Subscrevendo

José Luiz Delgado
Professor de Direito da UFPE

Publicação: 24/04/2019 03:00

Convencido de que uma coisa foi 1964 e, outra, o que fizeram daquele movimento, ou o que ele terminou sendo, e convencido também de que a ruptura constitucional de 1964 literalmente salvou o Brasil – não me sentia, porém, à vontade com a iniciativa de uma comemoração oficial do 31 de março. Parecia-me provocação desnecessária, não se devendo dar pretexto a contestações, agitações, polêmicas, por parte daqueles que estão catando assuntos menores para fazer confusão – de fato, para  disfarçar a raiva substancial que os domina, a raiva de terem perdido o poder, ter findado o projeto totalitário que desenvolviam sobre o país, terem perdido as mamatas, ter sido estancada a corrupção em que se fartavam.

Descubro agora que a razão profunda de meu desconforto era outra – e só tomei clara consciência disso ao ler o excelente artigo de Pedro Henrique Reynaldo Alves, que venho aqui literalmente subscrever, quase repetir. Há um motivo muito maior do que a não-provocação, para não se fazerem comemorações oficiais daquela data em que as Forças Armadas, atendendo aos reclamos do povo, salvaram o Brasil.

É que, vencedores e vencidos de 1964, somos todos brasileiros, e amamos igualmente o Brasil – e houve lamentavelmente vítimas de um lado e de outro, muita dor e muito sofrimento dos dois lados, muito sangue derramado. Não importa se o número de vítimas – mortos, aleijados, desaparecidos – foi bem menor do que em outros regimes totalitários, vizinhos ou distantes (na Argentina, em Cuba, na Rússia, por exemplo): todos  temos amigos, parentes, conhecidos a chorar, ou temos conhecidos que têm parentes mortos pelos quais ainda estão chorando, e muito.

Qualquer comemoração pode parecer tripudiar sobre dores alheias, que são imensas e ainda estão muito vivas. Não importa também discutir a motivação das ações (podem ter sido equivocadas, mas exprimiam idealismos) que levaram aos episódios de que resultaram aquelas vítimas: o fato é que houve vítimas, e seus familiares ainda hoje, com toda razão, as choram. Mais do que magnanimidade quanto aos vencidos, trata-se de fraternidade – o sentimento de fraternidade nacional que aproxima cada um da dor do outro. Explicáveis ou inexplicáveis, houve perdas, perdas terrivelmente dolorosas – e o que temos a fazer agora é abraçar todos os que choram, independentemente das motivações que ocasionaram as tragédias.

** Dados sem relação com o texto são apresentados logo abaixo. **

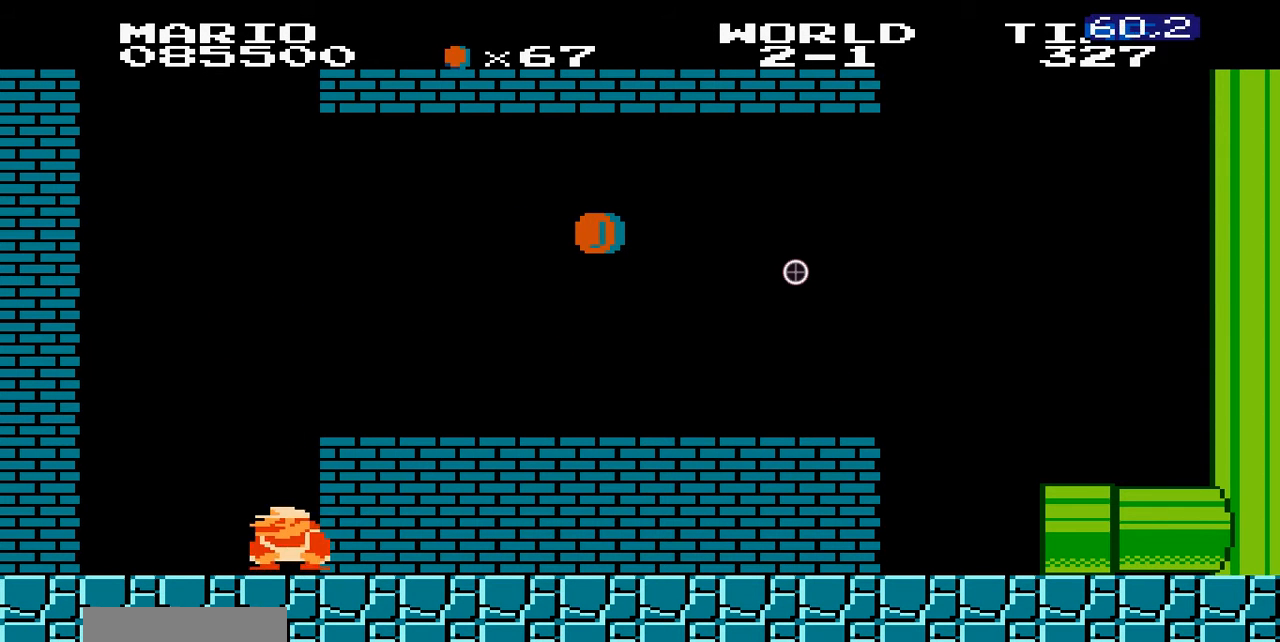
{"dt_ms": 500, "buttons": ["B", "DPAD_RIGHT"], "events": [[100, "A", "down"], [100, "DPAD_RIGHT", "down"], [500, "A", "up"]]}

Melhor será deixar qualquer comemoração de lado e esperar que a História cumpra seu papel – essa história que anda tão vilipendiada hoje, com a mídia e muitos de seus “professores” a deformando conscientemente. O que podemos fazer é nos solidarizar com os parentes de todas as vítimas – do lado vitorioso e do lado derrotado, – e chorar com eles. (Poderia ser um gesto de pacificação nacional edificar um memorial por todos eles – todos os desaparecidos, os mortos, os mutilados, os feridos, de um lado e de outro). Cabe-nos também, e sobretudo, procurar esclarecer o destino final de cada um – como cada um morreu, – localizar os restos mortais e lhes dar sepultura digna. Este, o direito de conhecer o destino final do parente morto ou desaparecido e dar ao que deles restou destino digno, é direito humano fundamental, infelizmente não incluído (mas ainda pode ser) no rol do art. 5º da Constituição.